In June 1989, at the Junior European Championships in Tenerife, she took 5th place in the general classification and won team bronze together with Rosabel Espinosa and Edi Moreno. In the apparatus finals she was fifth with ball, and fourth with hoop and rope, she also obtained silver with clubs. She then moved to the senior category, becoming once again Spanish champion in Murcia in the first category, obtaining the gold medal in all the finals. Selected for the World Championships in Sarajevo, she was 12th in the All-Around, 8th in the hoop final and also won the team bronze medal along Ana Bautista and Silvia Yustos. In the Ibero-American Games she was first in the All-Around and won the gold medal in ball and hoop.

In 1990, in the VI City of Barcelona International Cup, she won gold in the All-Around and with ball, silver with ribbon and bronze with hoop. In addition, she was proclaimed Spanish champion in the honor category, ahead of Noelia Fernández and Mónica Ferrández, in Guadalajara. Then she placed 5th in the world ranking during the qualification tournaments for the World Cup, but she had an injury in which she fractured her foot and could not participate in the final competition. At the Goodwill Games in Seattle she took 6th place in the All-Around, 5th with rope, hoop and ball, and 7th with ribbon.

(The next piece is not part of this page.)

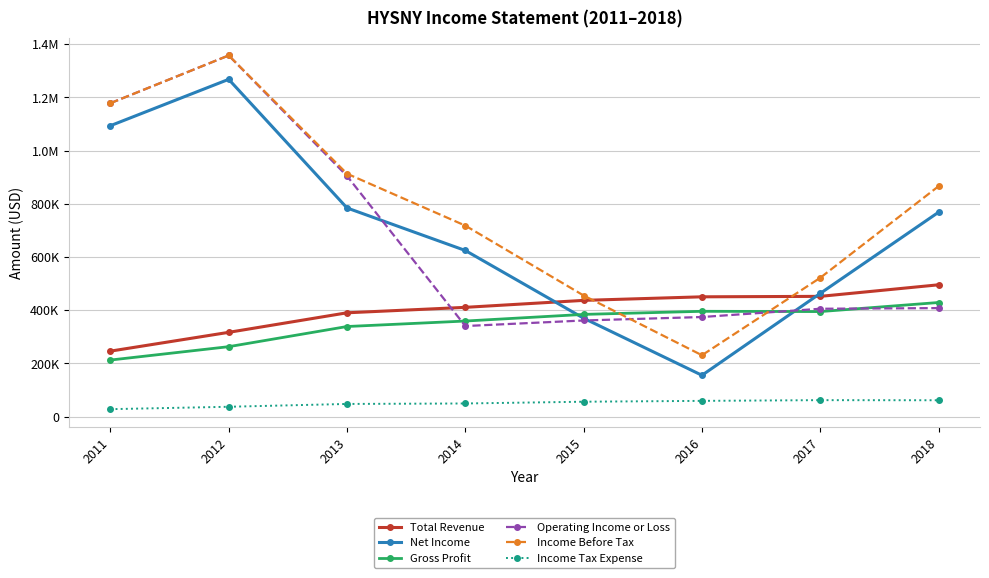

What are all the series names shown in the legend?

Total Revenue, Net Income, Gross Profit, Operating Income or Loss, Income Before Tax, Income Tax Expense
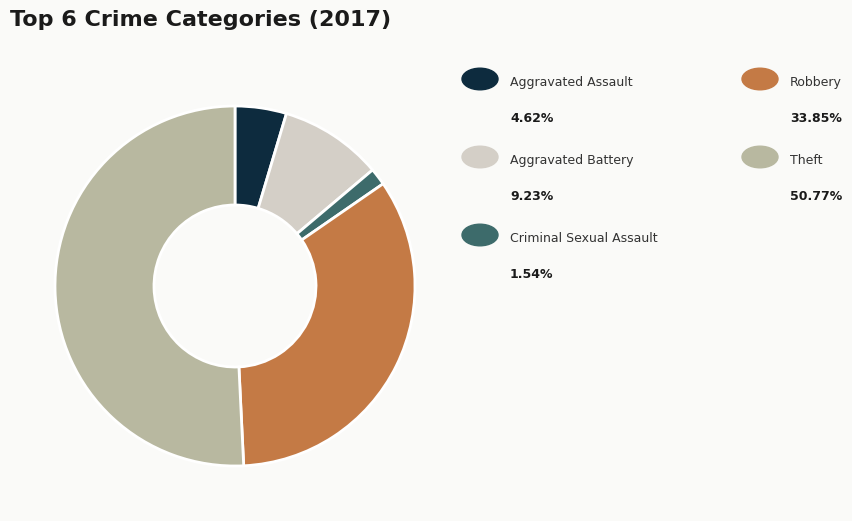

Does any single category account for the majority?

Yes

In 1990 the Royal Spanish Gymnastics Federation awarded him the Medal of Gymnastic Merit. In July 1991 she made the decision to retire.

After Boneva's death on 20 September 2019, Ada and other former national gymnasts gathered to pay tribute to her during the Euskalgym held on 16 November 2019. The event took place before 8,500 attendees at the Bilbao Exhibition Center de Baracaldo and was followed by a dinner in Boneva's honor.